Study questions:
1 > In the passage on starch and glycogen, where is glycogen usually stored?
2 > Continue the passage on starch and glycogen from its last sentence.

Text under study:
Starch is the stored form of sugars in plants and is made up of a mixture of amylose and amylopectin (both polymers of glucose). Plants are able to synthesize glucose, and the excess glucose, beyond the plant’s immediate energy needs, is stored as starch in different plant parts, including roots and seeds. The starch in the seeds provides food for the embryo as it germinates and can also act as a source of food for humans and animals. The starch that is consumed by humans is broken down by enzymes, such as salivary amylases, into smaller molecules, such as maltose and glucose. The cells can then absorb the glucose.
Starch is made up of glucose monomers that are joined by 1-4 or 1-6 glycosidic bonds; the numbers 1-4 and 1-6 refer to the carbon number of the two residues that have joined to form the bond. As illustrated in Figure 6, amylose is starch formed by unbranched chains of glucose monomers (only 1-4 linkages), whereas amylopectin is a branched polysaccharide (1-6 linkages at the branch points).
Figure 6. Amylose and amylopectin are two different forms of starch. Amylose is composed of unbranched chains of glucose monomers connected by 1-4 glycosidic linkages. Amylopectin is composed of branched chains of glucose monomers connected by 1-4 and 1-6 glycosidic linkages. Because of the way the subunits are joined, the glucose chains have a helical structure. Glycogen (not shown) is similar in structure to amylopectin but more highly branched.
Glycogen is the storage form of glucose in humans and other vertebrates and is made up of monomers of glucose. Glycogen is the animal equivalent of starch and is a highly branched molecule usually stored in liver and muscle cells. Whenever blood glucose levels decrease, glycogen is broken down to release glucose in a process known as glycogenolysis.

Available data:
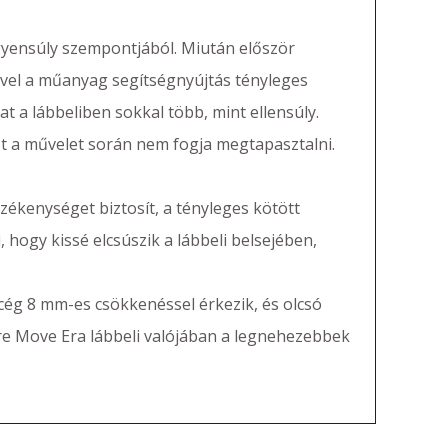
gyensúly szempontjából. Miután először
mivel a műanyag segítségnyújtás tényleges
a lábbeliben sokkal több, mint ellensúly.
zt a művelet során nem fogja megtapasztalni.
zékenységet biztosít, a tényleges kötött
, hogy kissé elcsúszik a lábbeli belsejében,
 8 mm-es csökkenéssel érkezik, és olcsó
ere Move Era lábbeli valójában a legnehezebbek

Answers to the exercises:
1 > In liver and muscle cells.

2 >
Cellulose is the most abundant natural biopolymer. The cell wall of plants is mostly made of cellulose; this provides structural support to the cell. Wood and paper are mostly cellulosic in nature. Cellulose is made up of glucose monomers that are linked by β 1-4 glycosidic bonds.
Figure 7. In cellulose, glucose monomers are linked in unbranched chains by β 1-4 glycosidic linkages. Because of the way the glucose subunits are joined, every glucose monomer is flipped relative to the next one, resulting in a linear, fibrous structure.
Note: possible discussion
Cellulose is not very soluble in water when it is in a crystalline state; this can be approximated by the stacked cellulose fiber depiction above. Can you suggest a reason for why (based on the types of interactions) it might be so insoluble?
As shown in the figure above, every other glucose monomer in cellulose is flipped over, and the monomers are packed tightly as extended, long chains. This gives cellulose its rigidity and high tensile strength—which is so important to plant cells. While the β 1-4 linkage cannot be broken down by human digestive enzymes, herbivores such as cows, koalas, buffalos, and horses are able, with the help of the specialized flora in their stomach, to digest plant material that is rich in cellulose and use it as a food source. In these animals, certain species of bacteria and protists reside in the rumen (part of the digestive system of herbivores) and secrete the enzyme cellulase. The appendix of grazing animals also contains bacteria that digest cellulose, giving it an important role in the digestive systems of ruminants. Cellulases can break down cellulose into glucose monomers that can be used as an energy source by the animal. Termites are also able to break down cellulose because of the presence of other organisms in their bodies that secrete cellulases.